A cascade of conference-tournament cancellations came around midday, from the Atlantic 10 and Atlantic Coast Conference to the Southeastern Conference and the Pac-12, and others.
Duke announced it was suspending all sports activities, and the ACC followed suit, leaving little wiggle room to play the NCAA Tournament.
The Big East was the last major men’s basketball conference to cancel its conference tournament, calling off the event at halftime of Thursday’s game between St. John’s and Creighton at Madison Square Garden. Villanova was scheduled to play DePaul hours later.
Big East commissioner Val Ackerman called it “the most extraordinary stretch of days I’ve had or ever seen in my 30-plus years of working in the sports business.”
Ackerman t said decisions were “changing by the hour,” relying on “the judgments of doctors and experts,” since nobody running a sports league is a medical professional. A 10 a.m. video call with NCAA senior executives gave “no idea that these developments were going to transpire with conference tournaments.”

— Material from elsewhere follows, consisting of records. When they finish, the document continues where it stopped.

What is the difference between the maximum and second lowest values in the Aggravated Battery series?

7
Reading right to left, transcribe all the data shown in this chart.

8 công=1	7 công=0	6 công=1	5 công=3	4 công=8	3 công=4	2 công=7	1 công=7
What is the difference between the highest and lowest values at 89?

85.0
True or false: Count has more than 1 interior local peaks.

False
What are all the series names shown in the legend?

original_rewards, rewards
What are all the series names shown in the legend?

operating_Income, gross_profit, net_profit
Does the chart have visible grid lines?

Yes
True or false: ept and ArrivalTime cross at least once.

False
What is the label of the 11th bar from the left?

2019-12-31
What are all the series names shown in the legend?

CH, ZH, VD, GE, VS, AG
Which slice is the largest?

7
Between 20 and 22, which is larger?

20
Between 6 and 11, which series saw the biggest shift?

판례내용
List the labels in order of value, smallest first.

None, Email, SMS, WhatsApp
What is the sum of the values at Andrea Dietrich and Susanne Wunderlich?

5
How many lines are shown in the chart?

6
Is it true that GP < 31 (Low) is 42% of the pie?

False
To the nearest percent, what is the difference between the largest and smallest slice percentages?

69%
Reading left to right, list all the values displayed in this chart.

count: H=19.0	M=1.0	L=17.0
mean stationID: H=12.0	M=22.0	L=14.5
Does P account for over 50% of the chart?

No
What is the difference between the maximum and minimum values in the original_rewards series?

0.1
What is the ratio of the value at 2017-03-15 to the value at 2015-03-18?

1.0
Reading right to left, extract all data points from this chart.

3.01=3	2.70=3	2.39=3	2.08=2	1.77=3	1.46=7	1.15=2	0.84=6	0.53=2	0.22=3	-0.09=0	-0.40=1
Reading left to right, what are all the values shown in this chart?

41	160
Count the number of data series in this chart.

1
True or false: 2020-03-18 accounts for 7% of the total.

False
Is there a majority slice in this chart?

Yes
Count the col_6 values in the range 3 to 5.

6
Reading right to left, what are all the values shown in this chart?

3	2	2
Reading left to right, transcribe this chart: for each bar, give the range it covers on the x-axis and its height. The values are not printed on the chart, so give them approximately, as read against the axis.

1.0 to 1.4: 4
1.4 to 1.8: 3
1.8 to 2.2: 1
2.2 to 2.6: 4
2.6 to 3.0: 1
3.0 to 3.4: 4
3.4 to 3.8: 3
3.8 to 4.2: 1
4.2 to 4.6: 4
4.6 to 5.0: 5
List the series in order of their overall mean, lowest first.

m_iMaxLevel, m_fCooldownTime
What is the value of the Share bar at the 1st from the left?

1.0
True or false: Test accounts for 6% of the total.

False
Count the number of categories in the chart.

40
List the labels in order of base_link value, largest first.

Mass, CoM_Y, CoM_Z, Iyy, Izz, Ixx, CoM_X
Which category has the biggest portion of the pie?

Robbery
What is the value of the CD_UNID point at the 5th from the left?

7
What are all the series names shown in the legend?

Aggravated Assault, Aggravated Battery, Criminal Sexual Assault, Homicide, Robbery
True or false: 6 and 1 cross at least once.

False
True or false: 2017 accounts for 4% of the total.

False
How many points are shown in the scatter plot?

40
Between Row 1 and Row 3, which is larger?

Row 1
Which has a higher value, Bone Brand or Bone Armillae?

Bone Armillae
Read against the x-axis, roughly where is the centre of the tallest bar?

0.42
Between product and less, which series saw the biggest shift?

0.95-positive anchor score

New York’s Office of Emergency Management was changing its position constantly. Ackerman said that New York City was about to issue directives “related to large gatherings here in New York.” At that point, the decision was made to stop play at Madison Square Garden at halftime of the noon game.
Hours later, the Big East announced the cancellation of all 2020 spring sports competitions, effectively immediately.
Drexel’s women’s team planned to have a team dinner at the hotel outside Greensboro, N.C., then a bus ride up I-95. The Jefferson men’s and women’s buses would be coming south in the other direction. Villanova had just gotten back from New York when the NCAA announcement of the canceled basketball tournaments hit.
"This is so historical,'' Villanova coach Jay Wright said. “You like to be prepared for everything, but we’re just going to have to go let the guys know.”
The way the world works now, his players knew before Wright could see them.
"It’s sad for them,'' Wright said of a team that had been assured of a high seed for the Big Dance. “But this is a big issue for our country, and it’s serious, and I think it’s the right thing to do.”